Mocs 'hungry to do some things' as start of practice looms

Staff Photo by Matt Hamilton / The Mocs take the field against Mercer at Finley Stadium in Chattanooga on Saturday, March 27, 2021.
Staff Photo by Matt Hamilton / The Mocs take the field against Mercer at Finley Stadium in Chattanooga on Saturday, March 27, 2021.

The University of Tennessee at Chattanooga football program chose education over football in the spring of 2021.

The Mocs turned their back on the sanctity of playing football, in a spring season that has already been largely forgotten by most, to ensure not only the health and safety of its players but to watch no fewer than 11 players graduate in May and for the program to collectively post a 3.107 grade-point average, its third consecutive semester of having at least a 3.0 - a school record.

■ Work to complete:
(a) In the article on the Mocs football program, what grade-point average did the program post collectively?
(b) Continue the article on the Mocs football program from where it stops.

■ Dataset excerpts:
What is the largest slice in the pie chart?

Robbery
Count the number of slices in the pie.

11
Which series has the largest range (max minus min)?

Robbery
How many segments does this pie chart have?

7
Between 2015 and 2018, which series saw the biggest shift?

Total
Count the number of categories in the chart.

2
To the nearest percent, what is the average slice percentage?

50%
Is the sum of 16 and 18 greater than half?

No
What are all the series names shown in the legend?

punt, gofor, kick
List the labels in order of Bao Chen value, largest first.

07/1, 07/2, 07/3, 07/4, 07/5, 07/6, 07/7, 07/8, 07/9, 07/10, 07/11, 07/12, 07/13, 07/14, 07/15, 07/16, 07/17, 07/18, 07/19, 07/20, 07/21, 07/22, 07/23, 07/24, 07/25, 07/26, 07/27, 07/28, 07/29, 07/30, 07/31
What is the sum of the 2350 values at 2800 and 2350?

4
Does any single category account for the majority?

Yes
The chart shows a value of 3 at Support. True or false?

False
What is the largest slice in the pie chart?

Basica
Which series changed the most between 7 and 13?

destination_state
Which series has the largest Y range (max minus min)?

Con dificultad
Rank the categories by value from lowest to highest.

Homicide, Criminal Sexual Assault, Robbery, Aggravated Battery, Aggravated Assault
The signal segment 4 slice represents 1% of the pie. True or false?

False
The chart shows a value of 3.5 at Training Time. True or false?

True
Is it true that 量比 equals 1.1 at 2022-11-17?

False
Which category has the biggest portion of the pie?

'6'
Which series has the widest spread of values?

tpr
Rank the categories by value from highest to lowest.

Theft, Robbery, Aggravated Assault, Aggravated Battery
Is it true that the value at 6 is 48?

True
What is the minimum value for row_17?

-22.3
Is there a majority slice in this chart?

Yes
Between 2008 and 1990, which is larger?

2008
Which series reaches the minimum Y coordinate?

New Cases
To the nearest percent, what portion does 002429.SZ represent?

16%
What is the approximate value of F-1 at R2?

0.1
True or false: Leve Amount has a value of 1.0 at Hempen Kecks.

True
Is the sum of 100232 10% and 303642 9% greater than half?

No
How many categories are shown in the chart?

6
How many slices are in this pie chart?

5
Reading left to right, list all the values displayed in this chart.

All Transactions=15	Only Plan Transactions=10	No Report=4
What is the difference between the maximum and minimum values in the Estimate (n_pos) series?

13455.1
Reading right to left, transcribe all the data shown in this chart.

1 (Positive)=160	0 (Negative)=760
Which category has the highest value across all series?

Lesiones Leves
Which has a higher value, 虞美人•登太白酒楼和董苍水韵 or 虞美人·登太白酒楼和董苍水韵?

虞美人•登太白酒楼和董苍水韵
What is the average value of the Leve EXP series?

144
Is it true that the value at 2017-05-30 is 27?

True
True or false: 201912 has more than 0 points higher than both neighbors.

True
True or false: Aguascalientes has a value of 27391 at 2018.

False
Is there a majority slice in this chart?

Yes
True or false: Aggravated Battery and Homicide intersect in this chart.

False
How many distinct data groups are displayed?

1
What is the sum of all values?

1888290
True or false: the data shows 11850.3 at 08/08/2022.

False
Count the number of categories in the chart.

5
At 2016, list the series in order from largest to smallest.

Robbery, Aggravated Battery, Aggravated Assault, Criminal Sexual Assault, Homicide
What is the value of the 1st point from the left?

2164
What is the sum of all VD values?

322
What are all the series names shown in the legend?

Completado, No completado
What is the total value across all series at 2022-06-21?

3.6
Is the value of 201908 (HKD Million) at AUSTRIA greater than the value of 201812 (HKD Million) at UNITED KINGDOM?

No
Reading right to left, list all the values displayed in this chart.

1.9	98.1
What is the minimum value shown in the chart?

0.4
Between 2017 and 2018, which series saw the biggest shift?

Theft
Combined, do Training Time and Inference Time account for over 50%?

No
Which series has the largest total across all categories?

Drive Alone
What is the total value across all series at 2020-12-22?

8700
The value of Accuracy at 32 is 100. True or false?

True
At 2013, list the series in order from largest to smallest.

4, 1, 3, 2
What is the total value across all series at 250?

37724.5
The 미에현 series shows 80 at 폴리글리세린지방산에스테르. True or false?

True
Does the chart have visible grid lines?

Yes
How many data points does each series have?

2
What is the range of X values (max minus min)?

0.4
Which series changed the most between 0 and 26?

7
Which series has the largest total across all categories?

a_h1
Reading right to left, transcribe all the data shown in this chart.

■ Answers to the problems:
(a) 3.107

(b)
Some UTC fans understood when the Mocs - who were 3-0 in Southern Conference play and ranked ninth in the country - sat 21 of 22 starters and played inexperienced players, including an all-freshman offensive line, in what turned into a 35-28 loss to Mercer. A lot didn't, and expressed that frustration. Opposing fanbases coined the phrase "Chattaquitta" two days later when the team opted out of the remaining four conference games against Samford, Western Carolina, East Tennessee State and Virginia Military Institute - a game that had previously been postponed due to COVID within the UTC program.

Yet, the product they showed in wins over Wofford, The Citadel and Furman was enough for both the SoCon coaches and media to rank the Mocs first in the preseason polls, with practice starting Aug. 4 at Scrappy Moore Field.

Is there more pressure to win now? After all, this is the season that was always the focus of head coach Rusty Wright, who never bought into the spring football concept.

But pressure to win football? In the South? Na.

"These guys understand what we're trying to do and how we're trying to do it," Wright said Monday. "I think they're hungry to go do things and go see things and experience some things we hadn't experienced here for the last four or five years."

But that's just the head coach, right? The players have to be feeling somethingright?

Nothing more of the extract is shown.